Non ci rendiamo conto che In questi quartieri lo stato di rischio è costruito. Spesso in modo interessato. Si ricorda e si racconta di molte di queste zone quando non erano periferie della città, ma autonome località amene e tranquille: con il verde, i prodotti e le attività tipiche, le usanze e le tradizioni. Non hanno potuto avere uno sviluppo normale come tanti altri posti, ma sono state ingoiate dalla città, come un’antilope intera da un enorme serpente. Nel corso degli anni sono arrivati abitanti di altri quartieri, in tanti, quasi deportati, spesso fragili, deboli, alcuni anche con dei precedenti penali. Sono cresciuti a dismisura questi quartieri, senza regole: gli abitanti, in gran parte, sono le vittime di tale situazione e non la causa del rischio; pagano per colpe che spesso non sono le loro. Se ne sono accorti da tempo quelli che hanno scelto di compiere nelle periferie straordinarie azioni quotidiane, piene di senso civico e cittadinanza attiva, fiduciosi di poter ribaltare tale situazione.
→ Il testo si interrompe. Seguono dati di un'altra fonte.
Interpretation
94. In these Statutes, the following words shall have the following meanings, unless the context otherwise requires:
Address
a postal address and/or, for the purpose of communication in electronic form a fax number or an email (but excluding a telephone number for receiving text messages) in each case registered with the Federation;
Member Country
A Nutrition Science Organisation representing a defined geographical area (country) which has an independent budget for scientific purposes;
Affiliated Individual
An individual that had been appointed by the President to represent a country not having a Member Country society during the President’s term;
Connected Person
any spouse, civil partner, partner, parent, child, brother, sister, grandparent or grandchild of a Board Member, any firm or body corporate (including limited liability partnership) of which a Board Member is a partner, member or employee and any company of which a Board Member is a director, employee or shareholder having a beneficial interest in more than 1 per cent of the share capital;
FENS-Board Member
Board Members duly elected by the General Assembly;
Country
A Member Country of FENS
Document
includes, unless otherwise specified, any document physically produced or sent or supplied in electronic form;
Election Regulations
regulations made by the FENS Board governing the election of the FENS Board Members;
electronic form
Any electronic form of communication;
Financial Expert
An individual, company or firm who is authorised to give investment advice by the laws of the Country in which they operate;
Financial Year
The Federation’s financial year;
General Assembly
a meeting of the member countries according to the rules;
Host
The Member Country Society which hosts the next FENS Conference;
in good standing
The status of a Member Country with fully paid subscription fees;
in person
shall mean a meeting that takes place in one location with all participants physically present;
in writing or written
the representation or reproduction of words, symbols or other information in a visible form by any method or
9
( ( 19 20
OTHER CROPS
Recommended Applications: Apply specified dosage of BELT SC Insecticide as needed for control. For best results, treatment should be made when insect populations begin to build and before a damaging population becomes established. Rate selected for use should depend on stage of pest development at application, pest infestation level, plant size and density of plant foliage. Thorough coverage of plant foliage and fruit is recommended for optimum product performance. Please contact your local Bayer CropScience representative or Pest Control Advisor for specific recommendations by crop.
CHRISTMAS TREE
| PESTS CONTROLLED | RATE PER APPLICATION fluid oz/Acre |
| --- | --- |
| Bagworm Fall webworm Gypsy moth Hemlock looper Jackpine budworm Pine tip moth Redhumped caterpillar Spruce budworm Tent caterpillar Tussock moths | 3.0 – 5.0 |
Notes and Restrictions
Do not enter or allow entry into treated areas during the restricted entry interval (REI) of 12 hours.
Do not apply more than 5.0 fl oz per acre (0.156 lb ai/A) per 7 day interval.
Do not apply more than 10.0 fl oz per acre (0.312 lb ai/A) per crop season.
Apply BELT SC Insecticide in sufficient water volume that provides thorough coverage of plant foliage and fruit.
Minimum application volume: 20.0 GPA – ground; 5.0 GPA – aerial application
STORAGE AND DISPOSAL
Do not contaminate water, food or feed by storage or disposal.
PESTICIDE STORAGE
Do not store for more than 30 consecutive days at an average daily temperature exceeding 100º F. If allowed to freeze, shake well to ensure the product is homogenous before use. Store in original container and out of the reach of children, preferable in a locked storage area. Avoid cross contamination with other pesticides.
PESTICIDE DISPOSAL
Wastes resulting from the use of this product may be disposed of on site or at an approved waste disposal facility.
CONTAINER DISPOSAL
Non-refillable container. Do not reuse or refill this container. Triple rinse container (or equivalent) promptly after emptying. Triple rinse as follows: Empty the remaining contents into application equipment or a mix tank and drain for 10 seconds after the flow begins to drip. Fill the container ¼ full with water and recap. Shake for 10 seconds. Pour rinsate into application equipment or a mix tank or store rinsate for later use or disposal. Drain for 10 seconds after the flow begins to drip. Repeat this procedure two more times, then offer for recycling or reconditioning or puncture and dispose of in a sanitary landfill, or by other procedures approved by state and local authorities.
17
Occorrerebbe dare spazio a tali azioni e non enfatizzare più del necessario gli episodi negativi. Per esempio, quella notte di qualche mese fa a Barra non c’era un intero quartiere in rivolta. Solamente una cinquantina di scalmanati si opponevano all’arresto di un latitante. Gli altri dormivano: molti indifferenti, apatici e pronti ad adeguarsi; ma in tanti dormivano per riprendere l’indomani la loro battaglia contro i mali del quartiere. E contro quanti lucrano sulle periferie a rischio.